Enam Wilayah Kerja migas yang dilelang terdiri dari dua blok penawaran langsung dan empat blok lelang reguler area studi ABT 2025. Langkah ini bagian dari upaya pemerintah membuka peluang penemuan cadangan fosil baru di dalam negeri.
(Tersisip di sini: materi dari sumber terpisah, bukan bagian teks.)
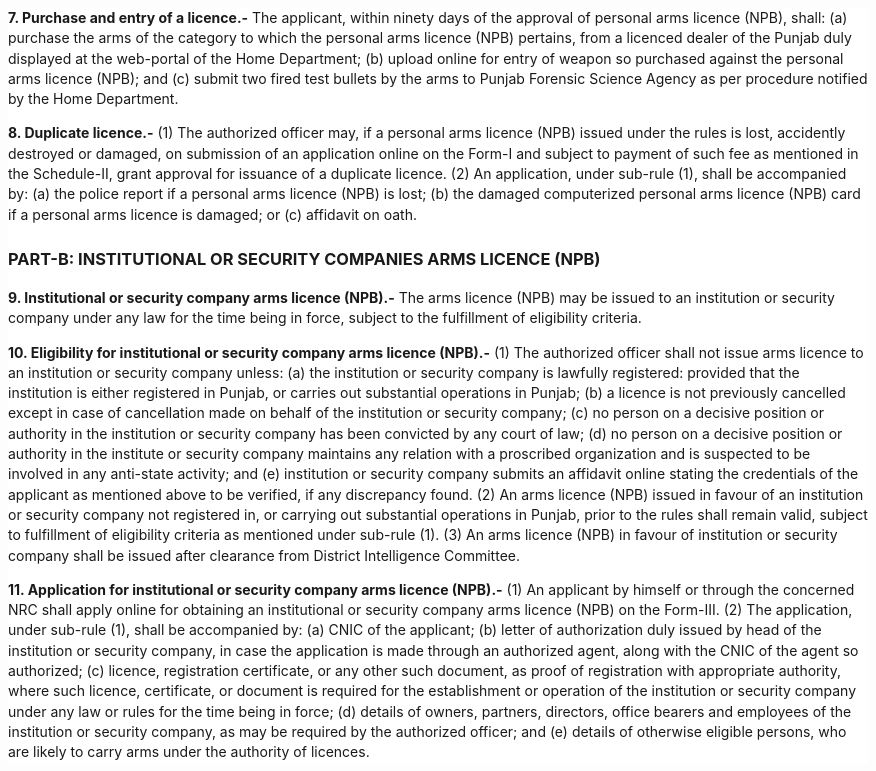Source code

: **7. Purchase and entry of a licence.-** The applicant, within ninety days of the approval of personal arms licence (NPB), shall:
(a) purchase the arms of the category to which the personal arms licence (NPB) pertains, from a licenced dealer of the Punjab duly displayed at the web-portal of the Home Department;
(b) upload online for entry of weapon so purchased against the personal arms licence (NPB); and
(c) submit two fired test bullets by the arms to Punjab Forensic Science Agency as per procedure notified by the Home Department.

**8. Duplicate licence.-** (1) The authorized officer may, if a personal arms licence (NPB) issued under the rules is lost, accidently destroyed or damaged, on submission of an application online on the Form-I and subject to payment of such fee as mentioned in the Schedule-II, grant approval for issuance of a duplicate licence.
(2) An application, under sub-rule (1), shall be accompanied by:
(a) the police report if a personal arms licence (NPB) is lost;
(b) the damaged computerized personal arms licence (NPB) card if a personal arms licence is damaged; or
(c) affidavit on oath.

### PART-B: INSTITUTIONAL OR SECURITY COMPANIES ARMS LICENCE (NPB)

**9. Institutional or security company arms licence (NPB).-** The arms licence (NPB) may be issued to an institution or security company under any law for the time being in force, subject to the fulfillment of eligibility criteria.

**10. Eligibility for institutional or security company arms licence (NPB).-** (1) The authorized officer shall not issue arms licence to an institution or security company unless:
(a) the institution or security company is lawfully registered: provided that the institution is either registered in Punjab, or carries out substantial operations in Punjab;
(b) a licence is not previously cancelled except in case of cancellation made on behalf of the institution or security company;
(c) no person on a decisive position or authority in the institution or security company has been convicted by any court of law;
(d) no person on a decisive position or authority in the institute or security company maintains any relation with a proscribed organization and is suspected to be involved in any anti-state activity; and
(e) institution or security company submits an affidavit online stating the credentials of the applicant as mentioned above to be verified, if any discrepancy found.
(2) An arms licence (NPB) issued in favour of an institution or security company not registered in, or carrying out substantial operations in Punjab, prior to the rules shall remain valid, subject to fulfillment of eligibility criteria as mentioned under sub-rule (1).
(3) An arms licence (NPB) in favour of institution or security company shall be issued after clearance from District Intelligence Committee.

**11. Application for institutional or security company arms licence (NPB).-** (1) An applicant by himself or through the concerned NRC shall apply online for obtaining an institutional or security company arms licence (NPB) on the Form-III.
(2) The application, under sub-rule (1), shall be accompanied by:
(a) CNIC of the applicant;
(b) letter of authorization duly issued by head of the institution or security company, in case the application is made through an authorized agent, along with the CNIC of the agent so authorized;
(c) licence, registration certificate, or any other such document, as proof of registration with appropriate authority, where such licence, certificate, or document is required for the establishment or operation of the institution or security company under any law or rules for the time being in force;
(d) details of owners, partners, directors, office bearers and employees of the institution or security company, as may be required by the authorized officer; and
(e) details of otherwise eligible persons, who are likely to carry arms under the authority of licences.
Kementerian ESDM menyatakan penambahan cadangan diharapkan menopang keberlanjutan produksi minyak dan gas serta memenuhi kebutuhan energi nasional ke depan.

Siapa Saja Pemenangnya

Blok Sapukala dimenangkan Eni Indonesia Limited dengan komitmen pasti tiga tahun pertama US$ 8.000.000 dan bonus tanda tangan US$ 200.000. Blok Natuna D-Alpha jatuh ke PT Nations Petroleum dengan komitmen US$ 103.309.000 dan bonus US$ 200.000.
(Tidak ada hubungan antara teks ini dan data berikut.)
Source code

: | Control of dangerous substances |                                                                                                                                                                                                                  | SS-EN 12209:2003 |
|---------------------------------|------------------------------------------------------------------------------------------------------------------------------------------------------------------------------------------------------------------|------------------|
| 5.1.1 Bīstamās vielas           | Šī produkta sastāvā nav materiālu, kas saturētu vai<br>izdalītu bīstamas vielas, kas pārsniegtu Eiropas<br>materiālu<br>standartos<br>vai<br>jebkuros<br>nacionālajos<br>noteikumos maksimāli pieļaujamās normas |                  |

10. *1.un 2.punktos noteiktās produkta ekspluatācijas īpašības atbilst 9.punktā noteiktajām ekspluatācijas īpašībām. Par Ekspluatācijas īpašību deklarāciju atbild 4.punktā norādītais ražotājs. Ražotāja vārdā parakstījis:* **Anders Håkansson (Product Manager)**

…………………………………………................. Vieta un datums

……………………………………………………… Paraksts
Sinopec International Energy Investment Holdings Limited menguasai WK Bengara II dengan komitmen US$ 16.500.000 dan bonus US$ 300.000. Dua blok lain, Pesut Mahakam dan Puri, diraih PT Timur Hijau Investama dengan komitmen masing-masing US$ 7.403.000 dan US$ 3.350.000.

Adapun WK Rupat dimenangkan Cinda Energy Limited asal Hong Kong dengan komitmen US$ 2.950.000 dan bonus tanda tangan US$ 300.000.

Natuna D-Alpha dan Jejak Arsari Group

Natuna D-Alpha menjadi blok dengan nilai komitmen terbesar, yakni US$ 103.309.000. Blok ini dimenangkan PT Nations Petroleum, perusahaan migas di bawah Arsari Group milik Hashim Djojohadikusumo, adik Presiden Prabowo Subianto.

Kemenangan itu diperoleh lewat mekanisme penawaran langsung, bukan lelang reguler. Pemerintah berharap para pemenang merealisasikan seluruh komitmen, terutama kegiatan eksplorasi, sesuai ketentuan yang berlaku.

Tiga Blok Belum Ada Pemenang

Tiga Wilayah Kerja tidak dapat ditetapkan pemenangnya, yaitu Rombebai, Maratua II, dan Jayapura. Ketiganya akan ditawarkan kembali sebagai Wilayah Kerja Available.

Status Available membuka kesempatan bagi Badan Usaha atau Bentuk Usaha Tetap untuk ikut lagi lewat mekanisme penawaran langsung, baik dengan Studi Bersama maupun tanpa Studi Bersama. Proses tanpa Studi Bersama berjalan 30 hari kalender, sementara usulan disampaikan ke Direktorat Jenderal Migas paling lama 6 bulan sejak hasil penawaran ditetapkan.

Jadwal Lelang Tahap II 2026

Pemerintah sudah membuka lelang Tahap II 2026 untuk sejumlah blok. Untuk penawaran langsung, WK Jago, Mahesa, Rafflesia, Belibis, Talu, Manta, dan Palu membuka akses Bid Document pada 17 September 2026 hingga 31 Oktober 2026, dengan batas pemasukan dokumen partisipasi 2 November 2026.

Lelang reguler untuk WK Leti Selatan membuka akses Bid Document 17 September 2026 sampai 14 Januari 2027.

Bagi industri hulu migas, kepastian pemenang enam blok ini menjadi sinyal bahwa pemerintah tetap membuka akses eksplorasi meski sebagian wilayah belum diminati. Tiga blok yang belum laku dan jadwal Tahap II akan jadi ujian berikutnya.